At this point further logic is applied based on the module and test to try and fix some issues.  One example is test 6004 in the TARGETS module.  This test concerns targets that aren't uploading data.  What we found, though, is that clusters/scans only upload data every 24hrs so we rerun this test *manually* by querying the metadata directly, filtering out object types of 'cluster'.

How did we determine what the best cursor to use for this test?  Another great feature of "repvfy" is that the cursors on which tests are based are saved in a .sql file when the "-details" argument is passed.  In the example of test 6004 in the TARGETS module we ran:

% $EMDIAG_HOME/bin/repvfy verify -module TARGETS -test 6004 -details

… and then reviewed the generated .sql file under $EMDIAG_HOME/log to see the cursor that the tool used.

Before emailing the finalized output we still need to deal with test alerts that are automatically fixed.  Those are the lines that had begun with "Fix" as its first characters.  For these we compare the total alerts reported with the total reported as fixed.  If the totals match, we skip this alert, otherwise we report it.  Here's a code snippet showing this logic:

if [ -n "$REPVFY_PREVLINE" ]; then
   if [ `echo $REPVFY_LINE | grep -c "Fix:"` -eq 1 -a $ERROR_TOTAL -eq $ERROR_PREVTOTAL ]; then
      ERROR_PREVTOTAL=
      ERROR_TOTAL=
      REPVFY_PREVLINE=
      REPVFY_LINE=
   elif [ `echo $REPVFY_LINE | grep -c "Fix:"` -eq 0 -o $ERROR_TOTAL -ne $ERROR_PREVTOTAL ]; then
      echo "$REPVFY_PREVLINE" >>$PARSE_LOGFILE
      ERROR_PREVTOTAL=$ERROR_TOTAL
      REPVFY_PREVLINE=$REPVFY_LINE
   fi
else
   ERROR_PREVTOTAL=$ERROR_TOTAL
   REPVFY_PREVLINE=$REPVFY_LINE
fi


The last step is to email lines of output that, through the logic in this wrapper, only pertain to what our team should be concerned with.  In the example above the final list is:

verifyAGENTS 1008. NMO not setuid-root (Unix-only): 2
verifyAGENTS 6002. Blocked Agents: 2
verifyAGENTS 6006. Deployed Agent plugins lower than OMS plugin: 8
verifyAGENTS 8005. Broken Agents: 1
verifyTARGETS 1017. Platform ID mismatch between host and ORACLE_HOME: 25
verifyTARGETS 2006. Targets with missing ORACLE_HOME target: 4
verifyTARGETS 2013. CRS clusters with nodes not discovered: 8
verifyTARGETS 3002. DB Systems linked to multiple databases: 2
verifyTARGETS 6004. Targets not uploading: 32
verifyTARGETS 7008. Orphan source target associations: 57
verifyTARGETS 7010. Systems without members: 12
verifyTARGETS 7013. Composite targets without metric dependency details: 4
verifyTARGETS 8002. Broken targets: 3
verifyUSERS 1003. Custom super user admins.: 11


With this output we know that any issues that could have been automatically fixed have been addressed and that ones we don't need to be concerned with aren't listed, making the alert more meaningful for us.

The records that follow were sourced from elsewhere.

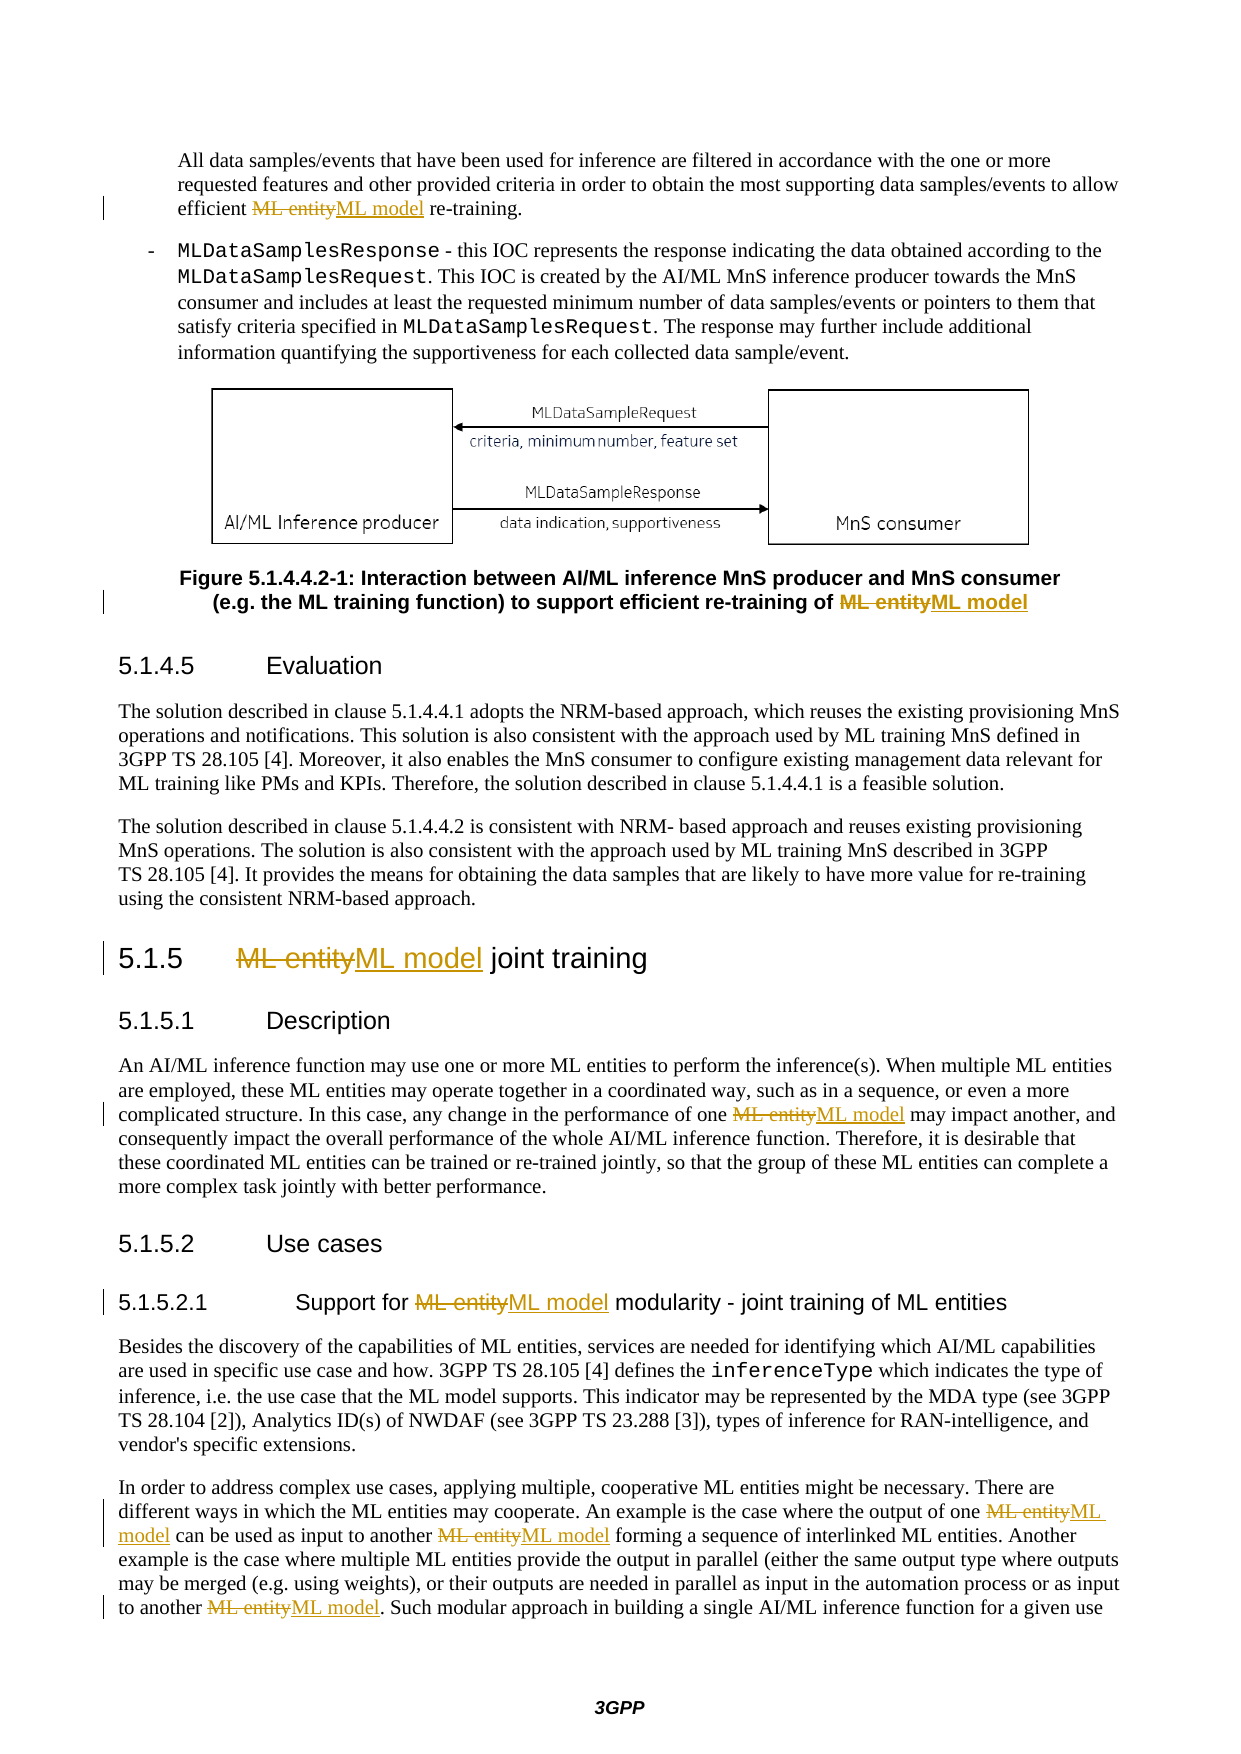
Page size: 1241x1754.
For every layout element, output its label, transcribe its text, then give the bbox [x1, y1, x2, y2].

subtitle 5.1.5.2.1 Support for modularity - joint training of ML entities [118, 1289, 1122, 1315]
text An AI/ML inference function may use one or more ML entities to perform the inference(s). When multiple ML entities are employed, these ML entities may operate together in a coordinated way, such as in a sequence, or even a more complicated structure. In this case, any change in the performance of one may impact another, and consequently impact the overall performance of the whole AI/ML inference function. Therefore, it is desirable that these coordinated ML entities can be trained or re-trained jointly, so that the group of these ML entities can complete a more complex task jointly with better performance. [118, 1053, 1122, 1198]
picture [211, 388, 1029, 547]
subtitle 5.1.4.5 Evaluation [118, 651, 1122, 680]
text Figure 5.1.4.4.2-1: Interaction between AI/ML inference MnS producer and MnS consumer (e.g. the ML training function) to support efficient re-training of [118, 566, 1122, 614]
text The solution described in clause 5.1.4.4.2 is consistent with NRM- based approach and reuses existing provisioning MnS operations. The solution is also consistent with the approach used by ML training MnS described in 3GPP TS 28.105 [4]. It provides the means for obtaining the data samples that are likely to have more value for re-training using the consistent NRM-based approach. [118, 814, 1122, 910]
subtitle 5.1.5.2 Use cases [118, 1229, 1122, 1258]
text All data samples/events that have been used for inference are filtered in accordance with the one or more requested features and other provided criteria in order to obtain the most supporting data samples/events to allow efficient re-training. [148, 147, 1122, 220]
text Besides the discovery of the capabilities of ML entities, services are needed for identifying which AI/ML capabilities are used in specific use case and how. 3GPP TS 28.105 [4] defines the inferenceType which indicates the type of inference, i.e. the use case that the ML model supports. This indicator may be represented by the MDA type (see 3GPP TS 28.104 [2]), Analytics ID(s) of NWDAF (see 3GPP TS 23.288 [3]), types of inference for RAN-intelligence, and vendor's specific extensions. [118, 1334, 1122, 1456]
text The solution described in clause 5.1.4.4.1 adopts the NRM-based approach, which reuses the existing provisioning MnS operations and notifications. This solution is also consistent with the approach used by ML training MnS defined in 3GPP TS 28.105 [4]. Moreover, it also enables the MnS consumer to configure existing management data relevant for ML training like PMs and KPIs. Therefore, the solution described in clause 5.1.4.4.1 is a feasible solution. [118, 699, 1122, 795]
subtitle 5.1.5 joint training [118, 941, 1122, 975]
subtitle 5.1.5.1 Description [118, 1006, 1122, 1035]
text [118, 1475, 1122, 1619]
text - MLDataSamplesResponse - this IOC represents the response indicating the data obtained according to the MLDataSamplesRequest. This IOC is created by the AI/ML MnS inference producer towards the MnS consumer and includes at least the requested minimum number of data samples/events or pointers to them that satisfy criteria specified in MLDataSamplesRequest. The response may further include additional information quantifying the supportiveness for each collected data sample/event. [148, 238, 1122, 364]
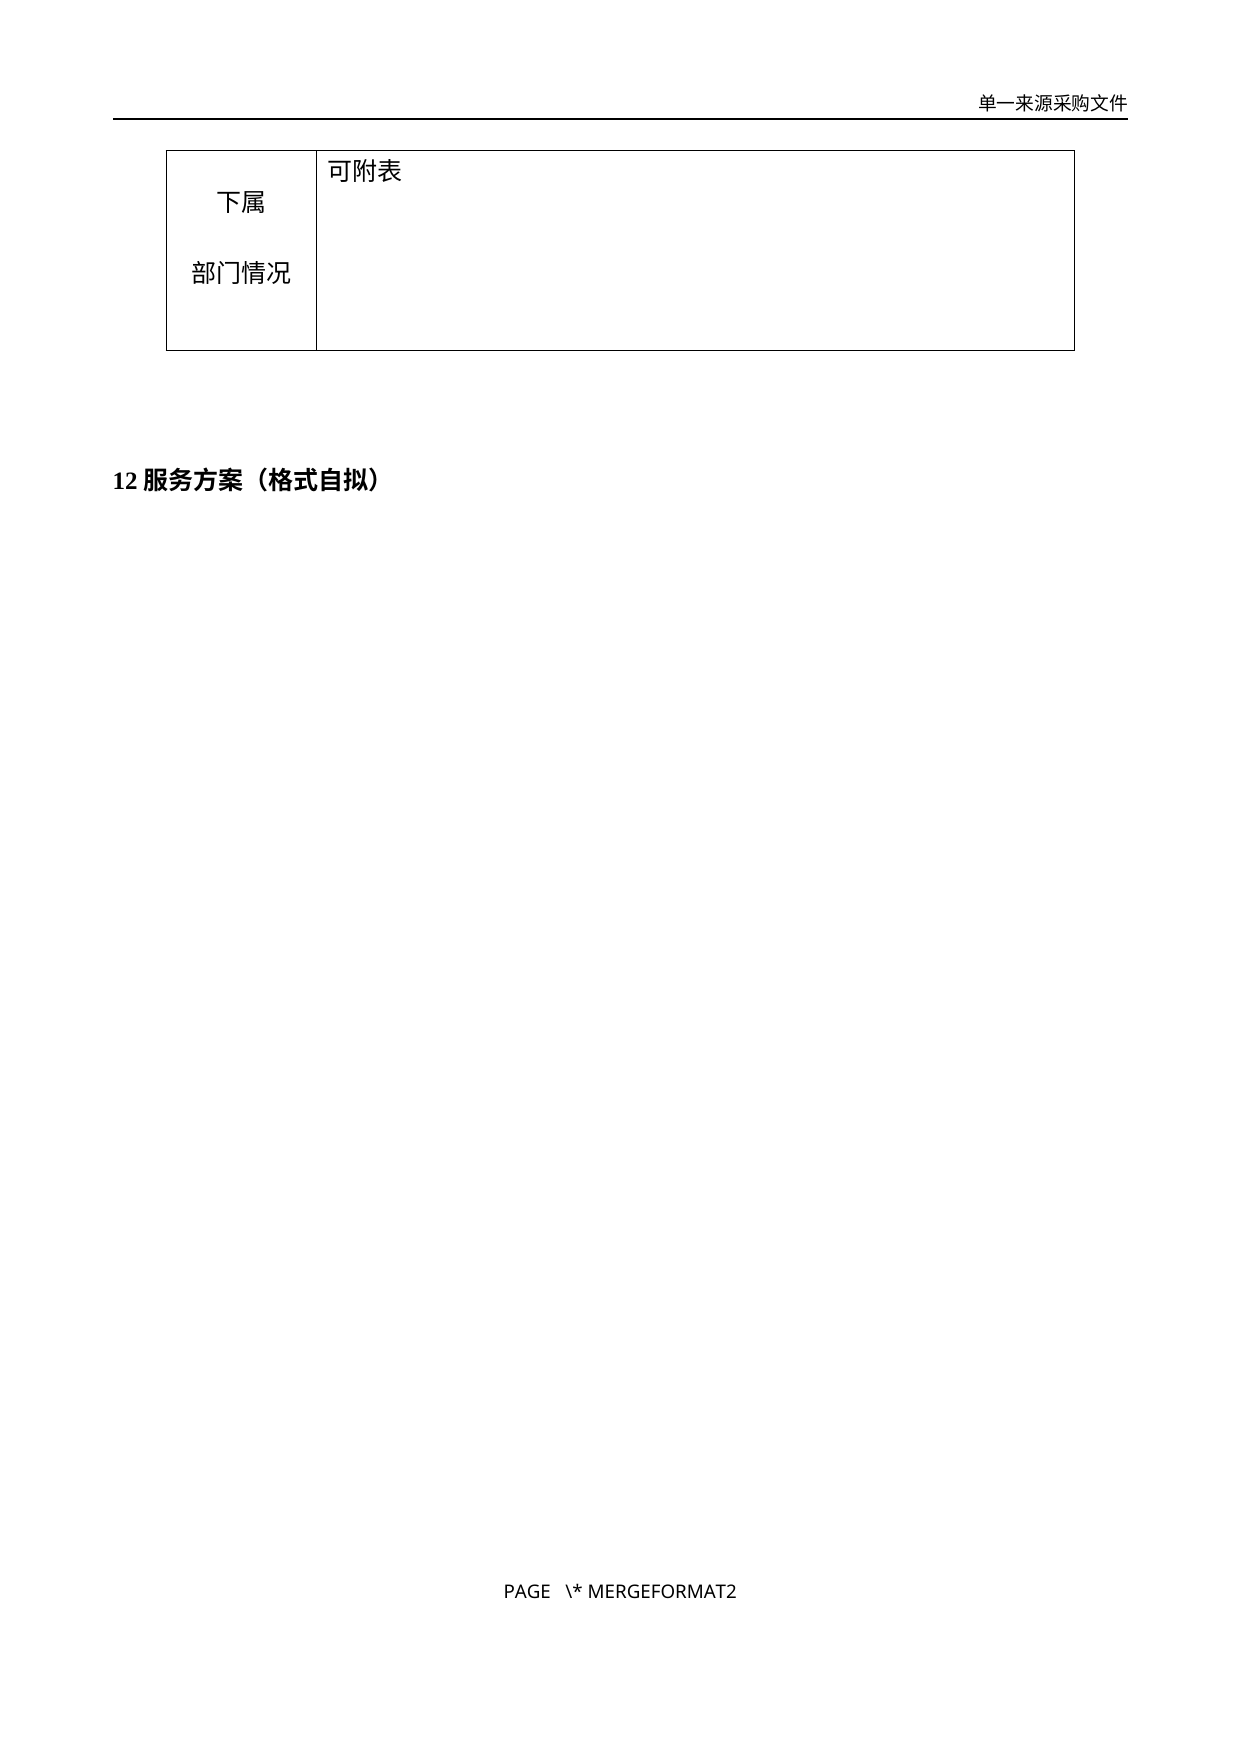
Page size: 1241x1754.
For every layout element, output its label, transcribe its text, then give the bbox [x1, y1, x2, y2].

table_cell 下属 部门情况 [167, 151, 316, 350]
table_cell 可附表 [317, 151, 1074, 350]
subtitle 12 服务方案（格式自拟） [112, 461, 1128, 497]
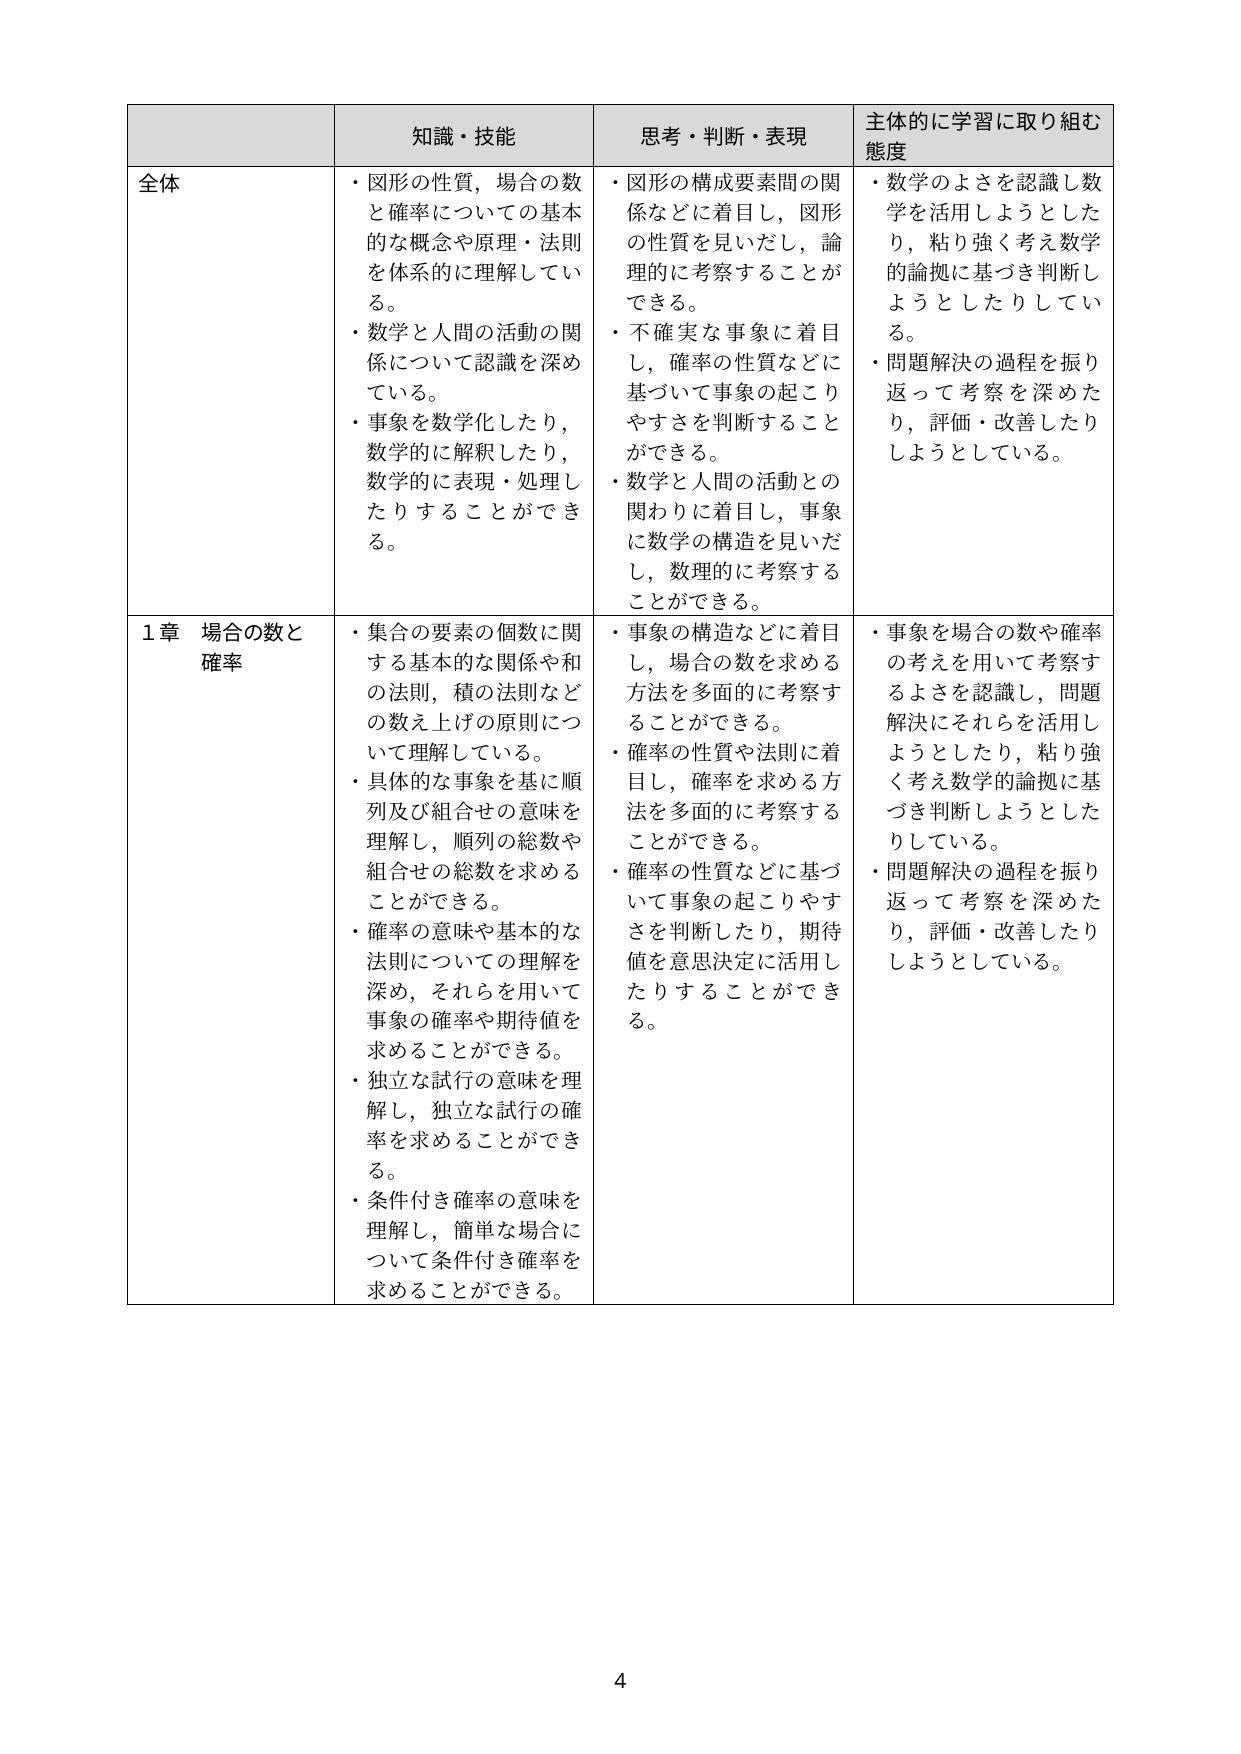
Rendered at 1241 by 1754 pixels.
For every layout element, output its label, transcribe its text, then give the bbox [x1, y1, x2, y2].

table_header 知識・技能 [335, 105, 593, 166]
table_cell ・集合の要素の個数に関する基本的な関係や和の法則，積の法則などの数え上げの原則について理解している。 ・具体的な事象を基に順列及び組合せの意味を理解し，順列の総数や組合せの総数を求めることができる。 ・確率の意味や基本的な法則についての理解を深め，それらを用いて事象の確率や期待値を求めることができる。 ・独立な試行の意味を理解し，独立な試行の確率を求めることができる。 ・条件付き確率の意味を理解し，簡単な場合について条件付き確率を求めることができる。 [335, 616, 593, 1304]
table_header [128, 105, 334, 166]
table_header 思考・判断・表現 [594, 105, 853, 166]
table_cell １章 場合の数と確率 [128, 616, 334, 1304]
table_cell ・事象を場合の数や確率の考えを用いて考察するよさを認識し，問題解決にそれらを活用しようとしたり，粘り強く考え数学的論拠に基づき判断しようとしたりしている。 ・問題解決の過程を振り返って考察を深めたり，評価・改善したりしようとしている。 [854, 616, 1113, 1304]
table_header 主体的に学習に取り組む態度 [854, 105, 1113, 166]
table_cell ・数学のよさを認識し数学を活用しようとしたり，粘り強く考え数学的論拠に基づき判断しようとしたりしている。 ・問題解決の過程を振り返って考察を深めたり，評価・改善したりしようとしている。 [854, 167, 1113, 615]
table_cell ・事象の構造などに着目し，場合の数を求める方法を多面的に考察することができる。 ・確率の性質や法則に着目し，確率を求める方法を多面的に考察することができる。 ・確率の性質などに基づいて事象の起こりやすさを判断したり，期待値を意思決定に活用したりすることができる。 [594, 616, 853, 1304]
table_cell 全体 [128, 167, 334, 615]
table_cell ・図形の性質，場合の数と確率についての基本的な概念や原理・法則を体系的に理解している。 ・数学と人間の活動の関係について認識を深めている。 ・事象を数学化したり，数学的に解釈したり，数学的に表現・処理したりすることができる。 [335, 167, 593, 615]
table_cell ・図形の構成要素間の関係などに着目し，図形の性質を見いだし，論理的に考察することができる。 ・不確実な事象に着目し，確率の性質などに基づいて事象の起こりやすさを判断することができる。 ・数学と人間の活動との関わりに着目し，事象に数学の構造を見いだし，数理的に考察することができる。 [594, 167, 853, 615]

Hopefully this showed how you can easily wrap a bit of additional functionality around the "repvfy" utility to remove alerts you don't care about and add a bit of code to try to automatically address other issues.

Additional Notes

Although a full explanation of how to use the "repvfy" utility is beyond this post, a good article in MOS for further research is " EMDIAG Repvfy 12c /13c Kit - How to Use the Repvfy 12c/13c kit (Doc ID 1427365.1".

It can be helpful to know what all the possible tests are for a given module.  This can be achieved using the "list" parameter.  For example, to see all tests for the AGENTS module use:

% $EMDIAG_HOME/bin/repvfy -module AGENTS list